*Records for processing*
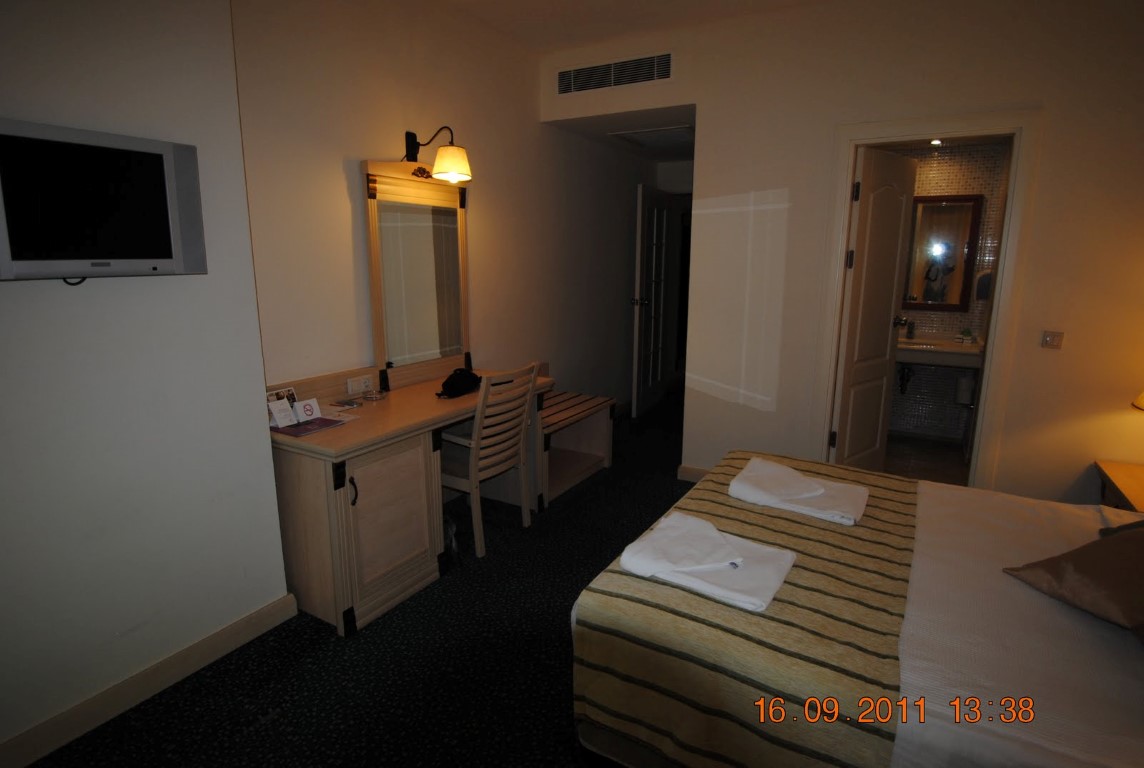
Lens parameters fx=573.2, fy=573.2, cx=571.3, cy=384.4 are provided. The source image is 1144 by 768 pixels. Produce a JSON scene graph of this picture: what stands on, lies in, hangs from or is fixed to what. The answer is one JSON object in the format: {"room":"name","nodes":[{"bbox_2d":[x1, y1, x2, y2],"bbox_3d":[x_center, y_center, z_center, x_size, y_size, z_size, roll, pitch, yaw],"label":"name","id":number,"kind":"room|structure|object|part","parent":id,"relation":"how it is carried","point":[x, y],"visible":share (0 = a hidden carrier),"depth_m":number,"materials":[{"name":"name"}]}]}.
{"room":"bedroom","nodes":[
{"label":"bedroom","id":0,"kind":"room"},
{"bbox_2d":[0,0,290,763],"bbox_3d":[-1.951,-0.171,0.871,0.195,2.792,2.944,7,14,29],"label":"left wall","id":1,"kind":"structure","parent":0,"point":[283,592],"depth_m":1.77,"materials":[{"name":"white paint"}]},
{"bbox_2d":[0,117,207,281],"bbox_3d":[-1.363,-0.484,1.578,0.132,0.402,0.584,7,14,29],"label":"television","id":2,"kind":"object","parent":1,"relation":"attached to","point":[169,263],"visible":0.99,"depth_m":1.56,"materials":[{"name":"black"}]},
{"bbox_2d":[0,590,298,767],"bbox_3d":[-1.822,1.132,1.193,0.022,0.098,2.637,7,14,29],"label":"baseboard","id":3,"kind":"structure","parent":1,"relation":"attached to","point":[249,619],"depth_m":1.86,"materials":[{"name":"wood"}]},
{"bbox_2d":[17,389,691,767],"bbox_3d":[0.845,0.987,2.330,4.341,0.099,6.321,7,14,29],"label":"carpet floor","id":4,"kind":"structure","parent":0,"point":[256,735],"depth_m":2.04,"materials":[{"name":"carpet"}]},
{"bbox_2d":[268,356,553,637],"bbox_3d":[-0.729,0.381,2.903,0.582,0.878,1.557,7,14,29],"label":"dressing table","id":5,"kind":"object","parent":4,"relation":"on","point":[410,397],"visible":0.76,"depth_m":2.36,"materials":[{"name":"brown wood"}]},
{"bbox_2d":[267,390,297,427],"bbox_3d":[-1.172,0.084,2.299,0.078,0.123,0.142,7,14,29],"label":"card","id":6,"kind":"object","parent":5,"relation":"on","point":[285,404],"visible":0.98,"depth_m":2.29,"materials":[{"name":"white paper"}]},
{"bbox_2d":[270,416,342,437],"bbox_3d":[-1.100,0.168,2.329,0.230,0.005,0.247,7,14,29],"label":"brochure","id":7,"kind":"object","parent":5,"relation":"on","point":[321,422],"visible":0.74,"depth_m":2.30,"materials":[{"name":"paper"}]},
{"bbox_2d":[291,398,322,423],"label":"card","id":8,"kind":"object","parent":5,"relation":"on","point":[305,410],"visible":0.97,"depth_m":2.37,"materials":[{"name":"white paper"}]},
{"bbox_2d":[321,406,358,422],"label":"paper","id":9,"kind":"object","parent":5,"relation":"on","point":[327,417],"visible":0.77,"depth_m":2.47,"materials":[{"name":"white paper"}]},
{"bbox_2d":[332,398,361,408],"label":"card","id":10,"kind":"object","parent":5,"relation":"on","point":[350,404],"visible":0.98,"depth_m":2.66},
{"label":"handle","id":11,"kind":"part","parent":5,"relation":"part of","materials":[{"name":"black metal"}]},
{"bbox_2d":[346,374,373,394],"bbox_3d":[-1.039,-0.002,2.808,0.019,0.073,0.129,7,14,29],"label":"power socket","id":12,"kind":"object","parent":5,"relation":"attached to","point":[350,386],"visible":0.98,"depth_m":2.80,"materials":[{"name":"white plastic"}]},
{"bbox_2d":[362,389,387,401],"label":"glass ashtray","id":13,"kind":"object","parent":5,"relation":"on","point":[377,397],"visible":0.99,"depth_m":2.78,"materials":[{"name":"clear glass"}]},
{"bbox_3d":[-0.754,0.579,2.404,0.161,0.610,0.444,7,14,29],"label":"cabinet door","id":14,"kind":"part","parent":5,"relation":"part of","materials":[{"name":"brown wood"}]},
{"bbox_2d":[362,160,470,388],"bbox_3d":[-0.794,-0.595,3.091,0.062,1.145,0.760,7,14,29],"label":"mirror","id":15,"kind":"object","parent":5,"relation":"attached to","point":[374,289],"visible":0.99,"depth_m":3.04,"materials":[{"name":"brown mirror"}]},
{"bbox_2d":[435,368,481,398],"bbox_3d":[-0.575,-0.025,2.938,0.178,0.107,0.297,7,14,29],"label":"black bag","id":16,"kind":"object","parent":5,"relation":"on","point":[453,386],"visible":0.99,"depth_m":2.87,"materials":[{"name":"black fabric"}]},
{"bbox_2d":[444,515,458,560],"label":"bag","id":17,"kind":"object","parent":4,"relation":"on","point":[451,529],"visible":0.31,"depth_m":2.79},
{"bbox_2d":[437,361,540,556],"bbox_3d":[-0.486,0.343,2.954,0.530,0.902,0.486,7,14,29],"label":"chair","id":18,"kind":"object","parent":4,"relation":"on","point":[473,473],"visible":0.84,"depth_m":2.81,"materials":[{"name":"wood"}]},
{"bbox_2d":[536,390,614,505],"bbox_3d":[-0.145,0.277,3.792,0.529,0.686,0.922,7,14,29],"label":"bench","id":19,"kind":"object","parent":4,"relation":"on","point":[583,469],"visible":0.58,"depth_m":3.90,"materials":[{"name":"brown wood"}]},
{"bbox_2d":[571,450,1142,767],"bbox_3d":[1.261,0.603,1.516,2.152,1.062,1.664,7,14,29],"label":"bed","id":20,"kind":"object","parent":4,"relation":"on","point":[921,583],"visible":0.87,"depth_m":1.34,"materials":[{"name":"fabric"}]},
{"bbox_2d":[573,453,921,767],"bbox_3d":[0.664,0.655,1.865,0.732,0.300,1.391,7,14,29],"label":"striped bedspread","id":21,"kind":"object","parent":20,"relation":"on","point":[883,509],"visible":0.79,"depth_m":1.38,"materials":[{"name":"fabric"}]},
{"bbox_2d":[618,512,796,612],"bbox_3d":[0.362,0.461,1.552,0.418,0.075,0.314,7,14,29],"label":"folded towel","id":22,"kind":"object","parent":21,"relation":"on","point":[710,565],"visible":0.99,"depth_m":1.51,"materials":[{"name":"white fabric"}]},
{"bbox_2d":[727,456,867,525],"bbox_3d":[0.784,0.359,1.992,0.420,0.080,0.296,7,14,29],"label":"folded towel","id":23,"kind":"object","parent":21,"relation":"on","point":[784,469],"visible":0.99,"depth_m":1.94,"materials":[{"name":"white fabric"}]},
{"bbox_2d":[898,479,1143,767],"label":"white bed cover","id":24,"kind":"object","parent":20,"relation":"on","point":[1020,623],"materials":[{"name":"white fabric"}]},
{"bbox_2d":[1001,523,1143,633],"bbox_3d":[1.437,0.466,1.434,0.481,0.205,0.414,-2,12,-12],"label":"pillow","id":25,"kind":"object","parent":20,"relation":"on","point":[1073,554],"visible":1,"depth_m":1.42,"materials":[{"name":"brown fabric"}]},
{"bbox_2d":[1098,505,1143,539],"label":"pillow","id":26,"kind":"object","parent":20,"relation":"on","point":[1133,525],"visible":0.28,"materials":[{"name":"white fabric"}]},
{"bbox_2d":[1095,459,1143,515],"bbox_3d":[2.602,0.698,2.430,0.536,0.492,0.658,7,14,29],"label":"nightstand","id":27,"kind":"object","parent":4,"relation":"on","point":[1140,495],"visible":0.63,"depth_m":2.55,"materials":[{"name":"brown wood"}]},
{"bbox_2d":[1131,390,1143,410],"bbox_3d":[2.517,0.069,2.274,0.380,0.552,0.382,-11,16,-42],"label":"table lamp","id":28,"kind":"object","parent":27,"relation":"on","point":[1142,397],"visible":0.99,"depth_m":2.38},
{"bbox_2d":[232,0,655,425],"bbox_3d":[-0.309,-0.861,4.132,0.137,2.808,4.413,7,14,29],"label":"alcove wall","id":29,"kind":"structure","parent":0,"point":[350,151],"depth_m":3.03,"materials":[{"name":"beige paint"}]},
{"bbox_2d":[402,126,471,183],"bbox_3d":[-0.703,-1.193,2.958,0.383,0.260,0.207,7,14,29],"label":"wall lamp","id":30,"kind":"object","parent":29,"relation":"attached to","point":[444,169],"visible":0.99,"depth_m":2.91,"materials":[{"name":"metal"}]},
{"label":"lamp shade","id":31,"kind":"part","parent":30,"relation":"part of","materials":[{"name":"fabric"}]},
{"bbox_2d":[631,183,674,416],"bbox_3d":[0.768,-0.798,5.453,0.172,2.042,0.808,7,14,29],"label":"door","id":32,"kind":"structure","parent":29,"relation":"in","point":[639,274],"depth_m":5.35,"materials":[{"name":"white"}]},
{"bbox_2d":[543,106,694,162],"bbox_3d":[0.824,-2.011,4.626,1.270,0.106,2.176,7,14,29],"label":"hallway ceiling","id":33,"kind":"structure","parent":0,"point":[686,153],"depth_m":4.19,"materials":[{"name":"white paint"}]},
{"bbox_2d":[609,124,692,147],"bbox_3d":[0.694,-1.912,4.415,0.608,0.036,0.643,7,14,29],"label":"ceiling hatch","id":34,"kind":"object","parent":33,"relation":"in","point":[683,130],"visible":0.97,"depth_m":4.37,"materials":[{"name":"white"}]},
{"bbox_2d":[442,0,827,51],"bbox_3d":[0.266,-1.694,1.196,4.011,0.111,4.866,7,14,29],"label":"ceiling","id":35,"kind":"structure","parent":0,"point":[516,5],"depth_m":3.22,"materials":[{"name":"white paint"}]},
{"bbox_2d":[532,0,1143,508],"bbox_3d":[1.640,-0.642,3.151,3.738,2.786,0.124,7,14,29],"label":"back wall","id":36,"kind":"structure","parent":0,"point":[704,146],"depth_m":2.95,"materials":[{"name":"beige paint"}]},
{"bbox_2d":[557,52,671,95],"bbox_3d":[0.259,-1.965,3.623,0.759,0.174,0.017,7,14,29],"label":"air vent","id":37,"kind":"object","parent":36,"relation":"attached to","point":[583,75],"visible":0.99,"depth_m":3.61,"materials":[{"name":"metal"}]},
{"bbox_2d":[677,464,709,482],"bbox_3d":[1.325,0.651,3.492,1.410,0.094,0.021,7,14,29],"label":"baseboard","id":38,"kind":"structure","parent":36,"relation":"attached to","point":[690,469],"depth_m":3.79,"materials":[{"name":"wood"}]},
{"bbox_2d":[815,106,1041,490],"bbox_3d":[1.874,-0.304,3.162,0.903,2.115,0.168,7,14,29],"label":"door frame","id":39,"kind":"structure","parent":36,"relation":"attached to","point":[851,142],"depth_m":2.95,"materials":[{"name":"paint"}]},
{"bbox_2d":[831,141,916,470],"bbox_3d":[1.815,-0.334,3.468,0.692,2.040,0.182,-11,16,-42],"label":"bathroom door","id":40,"kind":"structure","parent":39,"relation":"attached to","point":[885,334],"depth_m":3.38,"materials":[{"name":"white paint"}]},
{"bbox_2d":[1040,330,1064,349],"bbox_3d":[2.323,-0.216,2.769,0.078,0.086,0.016,7,14,29],"label":"light switch","id":41,"kind":"object","parent":36,"relation":"attached to","point":[1055,339],"visible":0.97,"depth_m":2.77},
{"bbox_2d":[881,433,969,486],"bbox_3d":[2.319,0.595,4.109,1.457,0.098,1.548,7,14,29],"label":"bathroom floor","id":42,"kind":"structure","parent":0,"point":[943,451],"depth_m":4.16,"materials":[{"name":"tile"}]},
{"bbox_2d":[886,140,1010,442],"bbox_3d":[2.791,-0.740,4.636,1.752,2.349,0.147,7,14,29],"label":"bathroom wall","id":43,"kind":"structure","parent":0,"point":[952,330],"depth_m":4.51,"materials":[{"name":"tile"}]},
{"bbox_2d":[929,138,942,146],"bbox_3d":[2.651,-1.769,4.163,0.104,0.056,0.114,7,14,29],"label":"bathroom ceiling light","id":44,"kind":"object","parent":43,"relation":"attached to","point":[936,142],"visible":0.85,"depth_m":4.17,"materials":[{"name":"white"}]},
{"bbox_2d":[895,334,985,366],"bbox_3d":[2.695,-0.272,4.374,0.714,0.242,0.483,7,14,29],"label":"bathroom sink","id":45,"kind":"object","parent":43,"relation":"attached to","point":[912,341],"visible":0.67,"depth_m":4.21,"materials":[{"name":"white ceramic"}]},
{"bbox_2d":[898,362,913,395],"bbox_3d":[2.663,-0.072,4.590,0.074,0.272,0.211,7,14,29],"label":"drain pipe","id":46,"kind":"object","parent":45,"relation":"attached to","point":[907,375],"visible":0.82,"depth_m":4.56,"materials":[{"name":"metal"}]},
{"bbox_2d":[905,320,916,338],"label":"cup","id":47,"kind":"object","parent":45,"relation":"on","point":[910,332],"visible":0.99,"depth_m":4.48,"materials":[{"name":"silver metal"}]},
{"bbox_2d":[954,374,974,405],"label":"toilet paper roll","id":48,"kind":"object","parent":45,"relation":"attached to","point":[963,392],"visible":0.84,"depth_m":4.25,"materials":[{"name":"white"}]},
{"bbox_2d":[958,327,973,342],"bbox_3d":[2.969,-0.378,4.316,0.103,0.107,0.090,7,14,29],"label":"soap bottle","id":49,"kind":"object","parent":45,"relation":"on","point":[966,332],"visible":0.99,"depth_m":4.30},
{"bbox_2d":[903,191,982,311],"bbox_3d":[2.776,-1.032,4.502,0.654,0.895,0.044,7,14,29],"label":"bathroom mirror","id":50,"kind":"object","parent":43,"relation":"attached to","point":[952,305],"visible":0.79,"depth_m":4.44,"materials":[{"name":"mirror"}]},
{"bbox_2d":[973,268,992,300],"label":"hair dryer","id":51,"kind":"object","parent":43,"relation":"attached to","point":[983,276],"visible":0.53,"depth_m":4.11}
]}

*Task item*
Using the listing above, show each line holding the string "beige".

*Response to the task*
{"bbox_2d":[232,0,655,425],"bbox_3d":[-0.309,-0.861,4.132,0.137,2.808,4.413,7,14,29],"label":"alcove wall","id":29,"kind":"structure","parent":0,"point":[350,151],"depth_m":3.03,"materials":[{"name":"beige paint"}]},
{"bbox_2d":[532,0,1143,508],"bbox_3d":[1.640,-0.642,3.151,3.738,2.786,0.124,7,14,29],"label":"back wall","id":36,"kind":"structure","parent":0,"point":[704,146],"depth_m":2.95,"materials":[{"name":"beige paint"}]},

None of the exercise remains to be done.